- Type: General-purpose machine gun Medium machine gun
- Place of origin: United States

Service history
- Used by: See Users
- Wars: Gaza war

Production history
- Manufacturer: SIG Sauer

Specifications
- Mass: 25.5 lb (11.6 kg)
- Length: 50.5 in (1,280 mm)
- Barrel length: 24 in (610 mm)
- Cartridge: .338 Norma Magnum
- Action: Open Bolt, Short Stroke Gas Piston Operated
- Rate of fire: 600-750 rounds/min
- Muzzle velocity: 2,650 ft/s (810 m/s)
- Effective firing range: 1,860 yd (1,700 m)
- Maximum firing range: 6,170 yd (5,640 m)
- Feed system: 50- or 100-round belts in ammo carrier

= SIG Sauer MMG 338 =

Medium machine gun

The SIG Sauer MMG 338, formerly known as the SIG Sauer MG 338 is a medium machine gun chambered in .338 Norma Magnum, manufactured by SIG Sauer.

==History==
In 2017 United States Special Operations Command (SOCOM) issued a solicitation for a .338 Norma Magnum machine gun. This was in response to the need for overmatch when examining the capabilities of the 5.56×45mm NATO and 7.62×51mm NATO rounds compared to 7.62×54mmR. The MMG 338 was planned to have a similar weight to the M240 but, with the .338 Norma Mag, deliver terminal ballistics on targets similar to that of the .50 BMG. Programs for acquisition of .338 Norma Mag ammunition began in 2018. Acquisition of the weapon system began in 2019. The MMG 338 was first unveiled at AUSA 2018.

The development of the MMG 338 also led to the design of the NGSW M250 light machine gun, chambered in 6.8×51mm cartridge. At one point, the MMG 338 was referred to as the SL MAG.

The MMG 338 passed its U.S. military safety evaluations in 2020. The US Army also looked at adopting the MMG 338 alongside SOCOM, and it was also evaluated by the Marine Corps' MARSOC.

===Military adoption===
In 2025, the Israel Defense Forces announced that it had adopted the MMG 338, designated as the "Orim", and had deployed it with its frontline and special forces units during the Gaza war.

==Design details==
The SIG MMG 338 is primarily chambered in .338 Norma Magnum and has an effective range of approximately 1,700 meters, approximately twice the effective range of 7.62x51mm NATO, while at 1,000 meters, it is still capable of penetrating Level III armor.

The MMG 338 can be switched to chamber either the 6.8×51mm or 7.62×51mm NATO by changing out the barrel, bolt, feed tray, and feed cover.

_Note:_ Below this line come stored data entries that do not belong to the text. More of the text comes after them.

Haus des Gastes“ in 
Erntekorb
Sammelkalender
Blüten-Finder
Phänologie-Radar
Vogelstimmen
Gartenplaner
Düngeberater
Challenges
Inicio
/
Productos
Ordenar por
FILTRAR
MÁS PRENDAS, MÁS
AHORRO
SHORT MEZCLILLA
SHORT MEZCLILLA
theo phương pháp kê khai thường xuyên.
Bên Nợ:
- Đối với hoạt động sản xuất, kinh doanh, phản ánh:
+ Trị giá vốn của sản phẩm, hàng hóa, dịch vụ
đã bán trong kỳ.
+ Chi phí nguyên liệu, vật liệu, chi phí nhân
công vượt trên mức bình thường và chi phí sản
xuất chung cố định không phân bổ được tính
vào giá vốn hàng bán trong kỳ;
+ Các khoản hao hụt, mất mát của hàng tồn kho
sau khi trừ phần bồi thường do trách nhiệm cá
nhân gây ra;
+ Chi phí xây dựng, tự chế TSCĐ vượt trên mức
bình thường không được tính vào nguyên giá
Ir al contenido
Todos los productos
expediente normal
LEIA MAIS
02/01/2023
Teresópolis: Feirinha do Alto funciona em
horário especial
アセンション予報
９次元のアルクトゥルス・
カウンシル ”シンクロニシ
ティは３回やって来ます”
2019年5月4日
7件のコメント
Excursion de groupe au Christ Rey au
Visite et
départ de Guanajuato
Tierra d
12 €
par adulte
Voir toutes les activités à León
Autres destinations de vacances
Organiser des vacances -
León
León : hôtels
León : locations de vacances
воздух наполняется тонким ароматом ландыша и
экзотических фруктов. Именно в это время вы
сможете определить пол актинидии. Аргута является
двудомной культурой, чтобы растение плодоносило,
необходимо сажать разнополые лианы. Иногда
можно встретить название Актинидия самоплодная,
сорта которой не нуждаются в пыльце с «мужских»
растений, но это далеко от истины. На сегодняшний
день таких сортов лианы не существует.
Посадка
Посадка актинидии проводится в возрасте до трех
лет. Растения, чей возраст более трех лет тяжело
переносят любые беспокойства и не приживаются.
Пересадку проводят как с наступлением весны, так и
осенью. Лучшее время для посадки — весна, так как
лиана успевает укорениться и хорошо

It weighs approximately 11.5 kg, which is lighter than the 12.5 kg weight of the M240. The MMG 338 uses a gas-operated short-stroke system combined with a proprietary recoil mitigation system and is select fire, capable of both automatic and semi-automatic fire.

The MMG 338 is fully ambidextrous and is capable of being fed and charged from the right or left side which can make mounting the machine gun to various vehicles easier. It can also be loaded from the closed or open bolt position. Standard configuration uses an AR style handgrip and folding buttstock. The MMG 338 is also paired with an NGS (Next Generation Suppressor) suppressor made by SIG Sauer and has gas settings for firing suppressed or unsuppressed. Optics are mounted to the frame of the MMG 338 which avoids issues with mounting optics to the feed tray of the weapon. A separate acquisition program for a fire control system was underway as of 2021. Recoil is managed via a proprietary system which allows the barrel to shift backward, reportedly reducing the felt recoil to slightly more than an M4 carbine.

==Users==
- ISR: Used by the Israel Defense Forces.
- USA: Used by the United States Special Operations Command.